Exercise brief: The result should be the listing below restated word for word, with images left out.
____ Dataset content
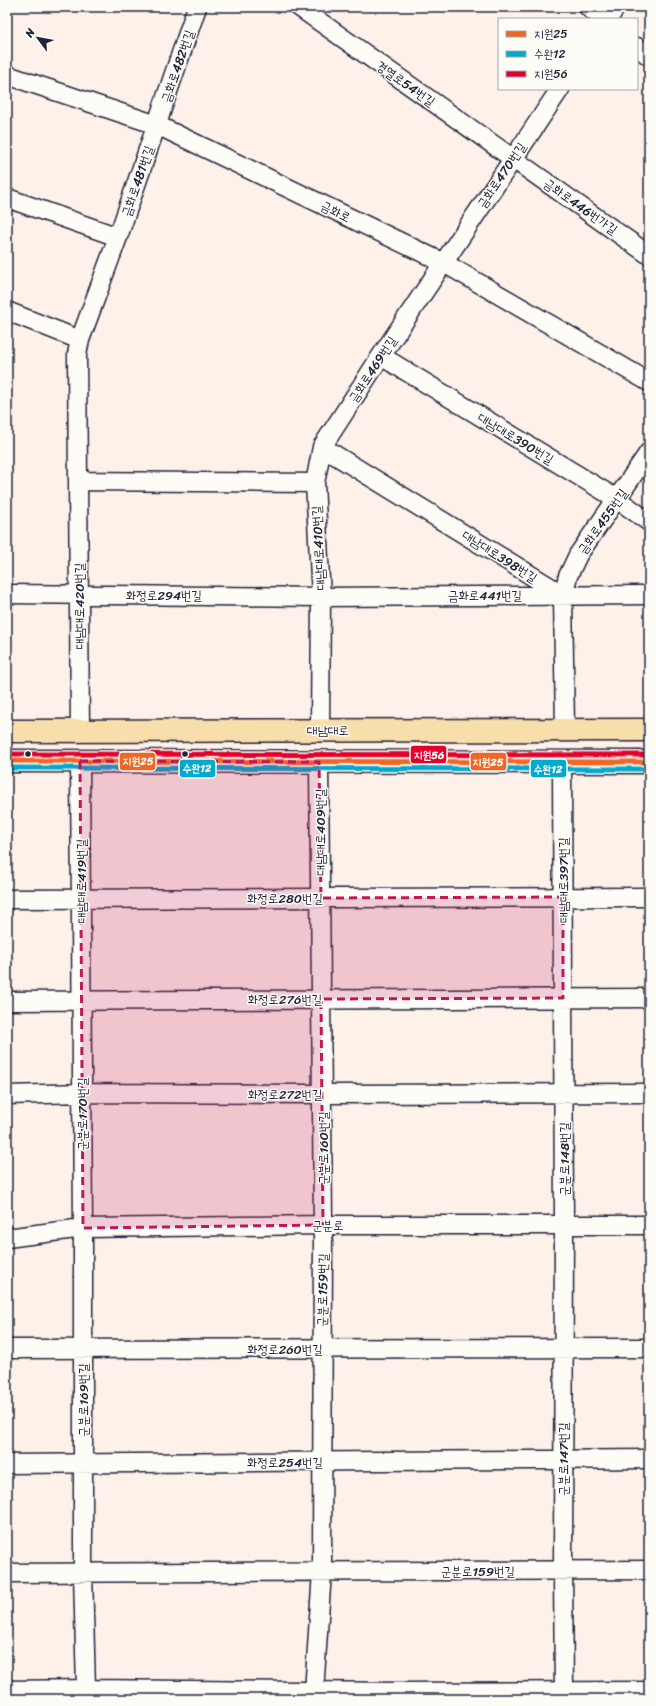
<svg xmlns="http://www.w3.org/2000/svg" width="656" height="1706" font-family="Sriracha,'Poor Story',sans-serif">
<rect width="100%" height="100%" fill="#fdf1ea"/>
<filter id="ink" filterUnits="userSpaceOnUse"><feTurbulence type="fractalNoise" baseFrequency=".025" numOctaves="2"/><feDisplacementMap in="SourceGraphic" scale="8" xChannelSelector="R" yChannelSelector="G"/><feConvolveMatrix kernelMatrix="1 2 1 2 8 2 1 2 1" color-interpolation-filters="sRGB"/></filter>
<g filter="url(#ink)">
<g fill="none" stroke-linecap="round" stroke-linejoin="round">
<g stroke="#22223b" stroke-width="21">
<path id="minor" d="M 299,7 L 649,255
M 588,7 L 603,19
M 608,19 L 616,7
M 637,47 L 649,56
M 7,75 L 157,125 L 444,263 L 649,382
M 7,198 L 118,237
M 7,311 L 80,340
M 381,356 L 617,499 L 649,522
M 322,447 L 563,595
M 79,481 L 315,483
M 7,594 L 321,597 L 649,595
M 80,730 L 77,354 L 80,340 L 118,237 L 197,7
M 320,730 L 321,597 L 315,483 L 322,447 L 381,356 L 560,89
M 565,730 L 563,595 L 568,576 L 578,555 L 649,452
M 80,761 L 83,1228 L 83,1573 L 86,1689
M 562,762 L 564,1224 L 563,1570 L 564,1692
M 7,899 L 649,897
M 7,1001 L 649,998
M 7,1095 L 82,1093 L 322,1094 L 649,1093
M 7,1238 L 83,1228 L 323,1225 L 649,1225
M 7,1349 L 649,1348
M 7,1464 L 649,1459
M 7,1573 L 649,1570
M 7,1690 L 86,1689 L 399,1692 L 649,1691
M 314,1692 L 322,1572 L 323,1225 L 319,762"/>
</g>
<g stroke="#22223b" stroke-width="25">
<path id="major" d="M 7,731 L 649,730
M 7,761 L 649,762"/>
</g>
<use href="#minor" stroke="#fdfcf7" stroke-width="18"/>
<use href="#major" stroke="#f8deab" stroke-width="22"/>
<g stroke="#fdfcf7" stroke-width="8">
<path id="bus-1" d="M 7,761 L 649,762"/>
</g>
<g stroke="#fdfcf7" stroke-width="8">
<path id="bus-2" d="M 7,768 L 649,769"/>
</g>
<g stroke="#fdfcf7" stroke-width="8">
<path id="bus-3" d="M 7,754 L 649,755"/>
</g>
<use href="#bus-1" stroke="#f26522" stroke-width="5"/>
<use href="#bus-2" stroke="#00a9ce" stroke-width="5"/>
<use href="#bus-3" stroke="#e4002b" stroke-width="5"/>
</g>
</g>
<path fill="#c2185b" fill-opacity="0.2" stroke="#c2185b" stroke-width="3" stroke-dasharray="8 5" stroke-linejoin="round" d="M 80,761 L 319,762 L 321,898 L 563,897 L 563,998 L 321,999 L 323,1225 L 83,1228 Z"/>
<g fill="#22223b" stroke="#fdfcf7" stroke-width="1.5">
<circle cx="28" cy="754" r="3.5"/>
<circle cx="185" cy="754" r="3.5"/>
</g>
<g text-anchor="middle" stroke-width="3" stroke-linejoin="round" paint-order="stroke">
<g font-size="13" fill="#22223b" stroke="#fdfcf7">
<text transform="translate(177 66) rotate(-71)" y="5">금화로482번길</text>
<text transform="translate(406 83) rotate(35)" y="5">경열로54번길</text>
<text transform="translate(501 175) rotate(-56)" y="5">금화로470번길</text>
<text transform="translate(137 181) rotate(-71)" y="5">금화로481번길</text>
<text transform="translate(581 206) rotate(35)" y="5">금화로446번가길</text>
<text transform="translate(336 211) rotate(26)" y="5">금화로</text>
<text transform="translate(372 369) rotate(-57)" y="5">금화로469번길</text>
<text transform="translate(516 438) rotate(31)" y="5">대남대로390번길</text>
<text transform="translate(602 521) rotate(-55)" y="5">금화로455번길</text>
<text transform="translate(318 548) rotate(-93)" y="5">대남대로410번길</text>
<text transform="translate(500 556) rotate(32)" y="5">대남대로398번길</text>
<text x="164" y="600">화정로294번길</text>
<text x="485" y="600">금화로441번길</text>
<text transform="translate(79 606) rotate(-90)" y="5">대남대로420번길</text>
<text x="328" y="735">대남대로</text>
<text transform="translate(320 832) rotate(-90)" y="5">대남대로409번길</text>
<text transform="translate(563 880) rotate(-90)" y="5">대남대로397번길</text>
<text transform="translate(81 881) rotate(-90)" y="5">대남대로419번길</text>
<text x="285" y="903">화정로280번길</text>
<text x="285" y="1004">화정로276번길</text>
<text x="285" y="1099">화정로272번길</text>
<text transform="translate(82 1114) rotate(-90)" y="5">군분로170번길</text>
<text transform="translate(323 1148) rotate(-90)" y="5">군분로160번길</text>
<text transform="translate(564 1159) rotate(-90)" y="5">군분로148번길</text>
<text x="328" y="1230">군분로</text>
<text transform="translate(322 1290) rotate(-89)" y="5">군분로159번길</text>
<text x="285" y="1354">화정로260번길</text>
<text transform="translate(83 1400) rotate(-90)" y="5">군분로169번길</text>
<text transform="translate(563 1459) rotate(-90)" y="5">군분로147번길</text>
<text x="285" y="1467">화정로254번길</text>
<text x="478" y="1576">군분로159번길</text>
</g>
</g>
<g stroke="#fdfcf7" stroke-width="1.5">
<rect x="410" y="745" width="37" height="19" rx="4" fill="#e4002b"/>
<rect x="119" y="752" width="37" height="19" rx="4" fill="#f26522"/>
<rect x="470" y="752" width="37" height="19" rx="4" fill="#f26522"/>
<rect x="179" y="759" width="37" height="19" rx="4" fill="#00a9ce"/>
<rect x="530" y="759" width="37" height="19" rx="4" fill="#00a9ce"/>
</g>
<g font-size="11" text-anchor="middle" font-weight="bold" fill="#fff">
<text x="429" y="759">지원56</text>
<text x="138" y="765">지원25</text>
<text x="488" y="766">지원25</text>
<text x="197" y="772">수완12</text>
<text x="548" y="773">수완12</text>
</g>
<rect width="656" height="1706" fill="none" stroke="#fdfcf7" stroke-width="24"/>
<rect x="12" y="12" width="632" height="1682" fill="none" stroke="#22223b" stroke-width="1.5" filter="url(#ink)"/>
<rect x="498" y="18" width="140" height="72" fill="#fdfcf7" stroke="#a5a5ac"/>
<rect x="506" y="31" width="20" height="6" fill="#f26522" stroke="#a5a5ac"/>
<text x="534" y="38" font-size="12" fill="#22223b">지원25</text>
<rect x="506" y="51" width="20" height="6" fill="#00a9ce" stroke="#a5a5ac"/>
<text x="534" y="58" font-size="12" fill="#22223b">수완12</text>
<rect x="506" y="71" width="20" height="6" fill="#e4002b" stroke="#a5a5ac"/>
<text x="534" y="78" font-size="12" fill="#22223b">지원56</text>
<g transform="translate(38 38) rotate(302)" stroke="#fdfcf7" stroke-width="3" paint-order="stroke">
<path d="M0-3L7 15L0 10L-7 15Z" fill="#22223b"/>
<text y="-6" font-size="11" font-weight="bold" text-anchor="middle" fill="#22223b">N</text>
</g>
</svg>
________
Solution for this problem:
<svg xmlns="http://www.w3.org/2000/svg" width="656" height="1706" font-family="Sriracha,'Poor Story',sans-serif">
<rect width="100%" height="100%" fill="#fdf1ea"/>
<filter id="ink" filterUnits="userSpaceOnUse"><feTurbulence type="fractalNoise" baseFrequency=".025" numOctaves="2"/><feDisplacementMap in="SourceGraphic" scale="8" xChannelSelector="R" yChannelSelector="G"/><feConvolveMatrix kernelMatrix="1 2 1 2 8 2 1 2 1" color-interpolation-filters="sRGB"/></filter>
<g filter="url(#ink)">
<g fill="none" stroke-linecap="round" stroke-linejoin="round">
<g stroke="#22223b" stroke-width="21">
<path id="minor" d="M 299,7 L 649,255
M 588,7 L 603,19
M 608,19 L 616,7
M 637,47 L 649,56
M 7,75 L 157,125 L 444,263 L 649,382
M 7,198 L 118,237
M 7,311 L 80,340
M 381,356 L 617,499 L 649,522
M 322,447 L 563,595
M 79,481 L 315,483
M 7,594 L 321,597 L 649,595
M 80,730 L 77,354 L 80,340 L 118,237 L 197,7
M 320,730 L 321,597 L 315,483 L 322,447 L 381,356 L 560,89
M 565,730 L 563,595 L 568,576 L 578,555 L 649,452
M 80,761 L 83,1228 L 83,1573 L 86,1689
M 562,762 L 564,1224 L 563,1570 L 564,1692
M 7,899 L 649,897
M 7,1001 L 649,998
M 7,1095 L 82,1093 L 322,1094 L 649,1093
M 7,1238 L 83,1228 L 323,1225 L 649,1225
M 7,1349 L 649,1348
M 7,1464 L 649,1459
M 7,1573 L 649,1570
M 7,1690 L 86,1689 L 399,1692 L 649,1691
M 314,1692 L 322,1572 L 323,1225 L 319,762"/>
</g>
<g stroke="#22223b" stroke-width="25">
<path id="major" d="M 7,731 L 649,730
M 7,761 L 649,762"/>
</g>
<use href="#minor" stroke="#fdfcf7" stroke-width="18"/>
<use href="#major" stroke="#f8deab" stroke-width="22"/>
<g stroke="#fdfcf7" stroke-width="8">
<path id="bus-1" d="M 7,761 L 649,762"/>
</g>
<g stroke="#fdfcf7" stroke-width="8">
<path id="bus-2" d="M 7,768 L 649,769"/>
</g>
<g stroke="#fdfcf7" stroke-width="8">
<path id="bus-3" d="M 7,754 L 649,755"/>
</g>
<use href="#bus-1" stroke="#f26522" stroke-width="5"/>
<use href="#bus-2" stroke="#00a9ce" stroke-width="5"/>
<use href="#bus-3" stroke="#e4002b" stroke-width="5"/>
</g>
</g>
<path fill="#c2185b" fill-opacity="0.2" stroke="#c2185b" stroke-width="3" stroke-dasharray="8 5" stroke-linejoin="round" d="M 80,761 L 319,762 L 321,898 L 563,897 L 563,998 L 321,999 L 323,1225 L 83,1228 Z"/>
<g fill="#22223b" stroke="#fdfcf7" stroke-width="1.5">
<circle cx="28" cy="754" r="3.5"/>
<circle cx="185" cy="754" r="3.5"/>
</g>
<g text-anchor="middle" stroke-width="3" stroke-linejoin="round" paint-order="stroke">
<g font-size="13" fill="#22223b" stroke="#fdfcf7">
<text transform="translate(177 66) rotate(-71)" y="5">금화로482번길</text>
<text transform="translate(406 83) rotate(35)" y="5">경열로54번길</text>
<text transform="translate(501 175) rotate(-56)" y="5">금화로470번길</text>
<text transform="translate(137 181) rotate(-71)" y="5">금화로481번길</text>
<text transform="translate(581 206) rotate(35)" y="5">금화로446번가길</text>
<text transform="translate(336 211) rotate(26)" y="5">금화로</text>
<text transform="translate(372 369) rotate(-57)" y="5">금화로469번길</text>
<text transform="translate(516 438) rotate(31)" y="5">대남대로390번길</text>
<text transform="translate(602 521) rotate(-55)" y="5">금화로455번길</text>
<text transform="translate(318 548) rotate(-93)" y="5">대남대로410번길</text>
<text transform="translate(500 556) rotate(32)" y="5">대남대로398번길</text>
<text x="164" y="600">화정로294번길</text>
<text x="485" y="600">금화로441번길</text>
<text transform="translate(79 606) rotate(-90)" y="5">대남대로420번길</text>
<text x="328" y="735">대남대로</text>
<text transform="translate(320 832) rotate(-90)" y="5">대남대로409번길</text>
<text transform="translate(563 880) rotate(-90)" y="5">대남대로397번길</text>
<text transform="translate(81 881) rotate(-90)" y="5">대남대로419번길</text>
<text x="285" y="903">화정로280번길</text>
<text x="285" y="1004">화정로276번길</text>
<text x="285" y="1099">화정로272번길</text>
<text transform="translate(82 1114) rotate(-90)" y="5">군분로170번길</text>
<text transform="translate(323 1148) rotate(-90)" y="5">군분로160번길</text>
<text transform="translate(564 1159) rotate(-90)" y="5">군분로148번길</text>
<text x="328" y="1230">군분로</text>
<text transform="translate(322 1290) rotate(-89)" y="5">군분로159번길</text>
<text x="285" y="1354">화정로260번길</text>
<text transform="translate(83 1400) rotate(-90)" y="5">군분로169번길</text>
<text transform="translate(563 1459) rotate(-90)" y="5">군분로147번길</text>
<text x="285" y="1467">화정로254번길</text>
<text x="478" y="1576">군분로159번길</text>
</g>
</g>
<g stroke="#fdfcf7" stroke-width="1.5">
<rect x="410" y="745" width="37" height="19" rx="4" fill="#e4002b"/>
<rect x="119" y="752" width="37" height="19" rx="4" fill="#f26522"/>
<rect x="470" y="752" width="37" height="19" rx="4" fill="#f26522"/>
<rect x="179" y="759" width="37" height="19" rx="4" fill="#00a9ce"/>
<rect x="530" y="759" width="37" height="19" rx="4" fill="#00a9ce"/>
</g>
<g font-size="11" text-anchor="middle" font-weight="bold" fill="#fff">
<text x="429" y="759">지원56</text>
<text x="138" y="765">지원25</text>
<text x="488" y="766">지원25</text>
<text x="197" y="772">수완12</text>
<text x="548" y="773">수완12</text>
</g>
<rect width="656" height="1706" fill="none" stroke="#fdfcf7" stroke-width="24"/>
<rect x="12" y="12" width="632" height="1682" fill="none" stroke="#22223b" stroke-width="1.5" filter="url(#ink)"/>
<rect x="498" y="18" width="140" height="72" fill="#fdfcf7" stroke="#a5a5ac"/>
<rect x="506" y="31" width="20" height="6" fill="#f26522" stroke="#a5a5ac"/>
<text x="534" y="38" font-size="12" fill="#22223b">지원25</text>
<rect x="506" y="51" width="20" height="6" fill="#00a9ce" stroke="#a5a5ac"/>
<text x="534" y="58" font-size="12" fill="#22223b">수완12</text>
<rect x="506" y="71" width="20" height="6" fill="#e4002b" stroke="#a5a5ac"/>
<text x="534" y="78" font-size="12" fill="#22223b">지원56</text>
<g transform="translate(38 38) rotate(302)" stroke="#fdfcf7" stroke-width="3" paint-order="stroke">
<path d="M0-3L7 15L0 10L-7 15Z" fill="#22223b"/>
<text y="-6" font-size="11" font-weight="bold" text-anchor="middle" fill="#22223b">N</text>
</g>
</svg>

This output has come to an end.